If you encounter "Bad Request" errors with filters:

Ensure you're using Qdrant's native filter format
Check that field names match your metadata exactly
Verify the filter structure has proper nesting

Development

Development Mode

Run in development mode with auto-reload:

npm run dev

Build

Build for production:

npm run build

Type Checking

Run TypeScript type checking without emitting files:

npm run type-check

Continuous Integration

The project uses GitHub Actions for CI/CD:

Build: Compiles TypeScript to JavaScript
Type Check: Validates TypeScript types with strict mode
Test: Runs all 140 unit and functional tests (129 unit + 11 functional)
Multi-version: Tests on Node.js 18, 20, and 22

The CI workflow runs on every push and pull request to the main branch.

Testing

The project includes comprehensive unit and integration tests using Vitest.

Run Tests

# Run all tests
npm test

# Run tests in watch mode
npm test -- --watch

# Run tests with UI
npm run test:ui

# Run tests with coverage
npm run test:coverage

# Run provider verification tests
npm run test:providers

Test Coverage

The test suite includes 140 tests (129 unit + 11 functional) covering:

Unit Tests:

QdrantManager (21 tests): Collection management, point operations, and search functionality
OpenAIEmbeddings (25 tests): Embedding generation, batch processing, rate limiting with exponential backoff, Retry-After header validation, and typed error handling
MCP Server (19 tests): Tool schemas, resource URI patterns, and MCP protocol compliance

Functional Tests:

Live API Integration (11 tests): Real OpenAI embeddings, production MCP server validation, rate limiting behavior, and end-to-end workflows with 30+ real documents

Coverage Highlights:

✅ 100% function coverage across all modules
✅ Comprehensive rate limiting tests with timing validation
✅ Typed error handling with OpenAIError interface
✅ Invalid Retry-After header fallback to exponential backoff
✅ Real-world validation with live OpenAI API
✅ Both source and compiled code tested

See for detailed test results and coverage analysis.

Writing Tests

Tests are located next to the files they test with a .test.ts extension:

src/qdrant/client.test.ts - Qdrant client wrapper tests
src/embeddings/openai.test.ts - OpenAI embeddings provider tests
src/index.test.ts - MCP server integration tests

Run tests before committing:

npm test -- --run

License

This project is licensed under the MIT License - see the file for details.

Contributing

Contributions are welcome!
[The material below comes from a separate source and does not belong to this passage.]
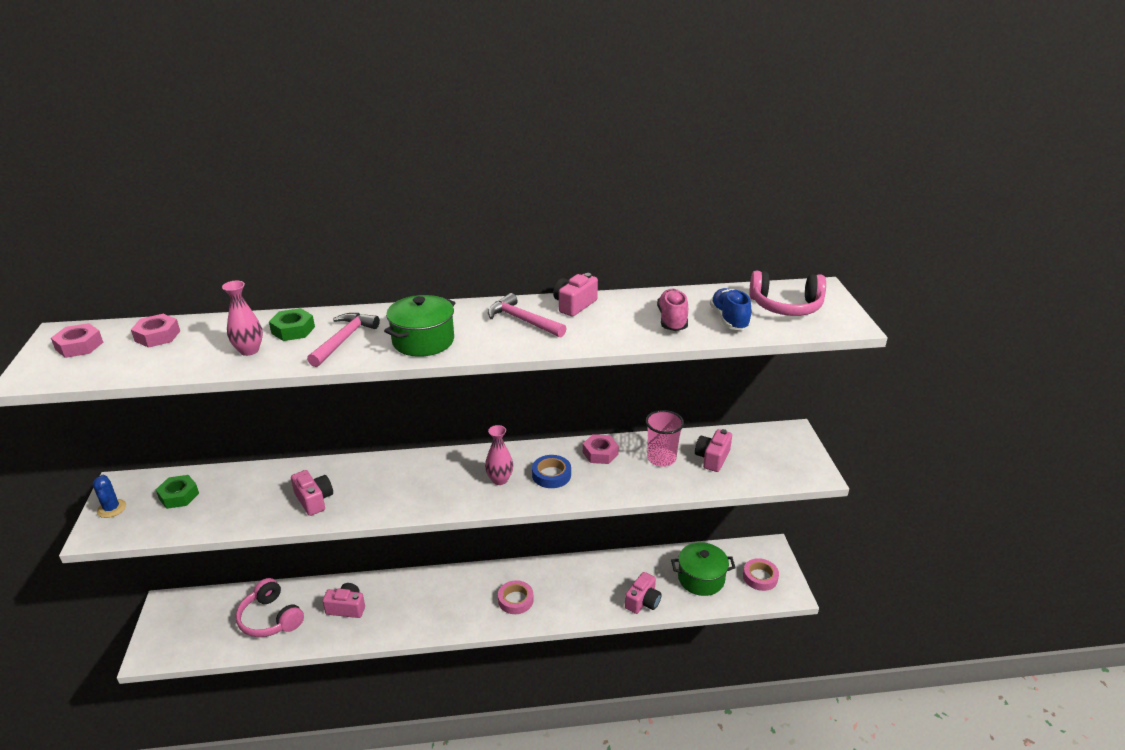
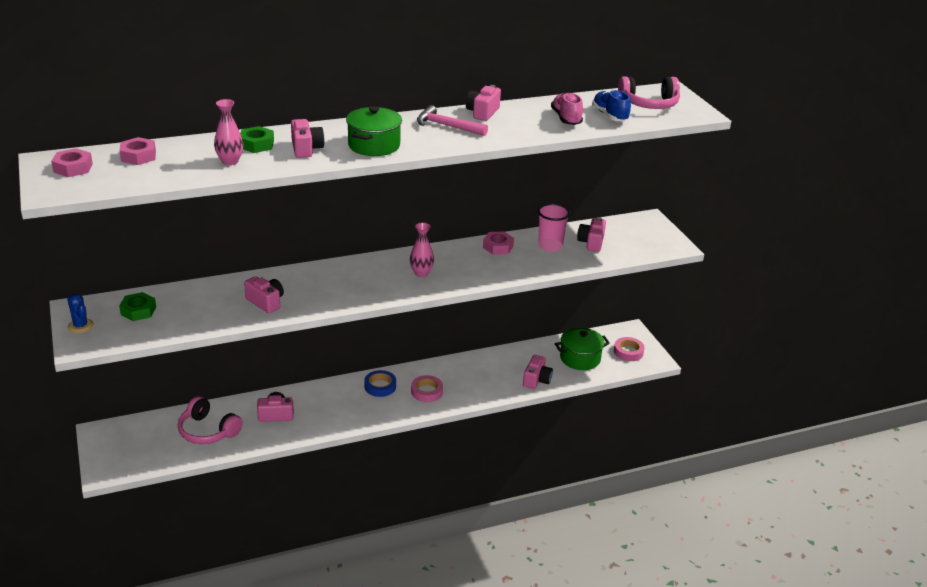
camera: 15 degrees left, 0 degrees up
pink hammer [307,313,380,367] -> pink camera [291,119,324,158]
blue tape [532,455,571,488] -> blue tape moved to [364,370,396,397]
Please feel free to submit a Pull Request.

Before Submitting a PR

Run tests: Ensure all tests pass
```
npm test -- --run
```
Type check: Verify no TypeScript errors
```
npm run type-check
```
Build: Confirm the project builds successfully
```
npm run build
```

All pull requests will automatically run through CI checks that validate:

TypeScript compilation
Type checking
Test suite (114 tests)
Compatibility with Node.js 18, 20, and 22

Note for Repository Owners

After forking or cloning, update the CI badge URL in README.md:

[![CI](https://github.com/mhalder/qdrant-mcp-server/actions/workflows/ci.yml/badge.svg)](https://github.com/mhalder/qdrant-mcp-server/actions/workflows/ci.yml)

Replace YOUR_USERNAME with your GitHub username or organization name.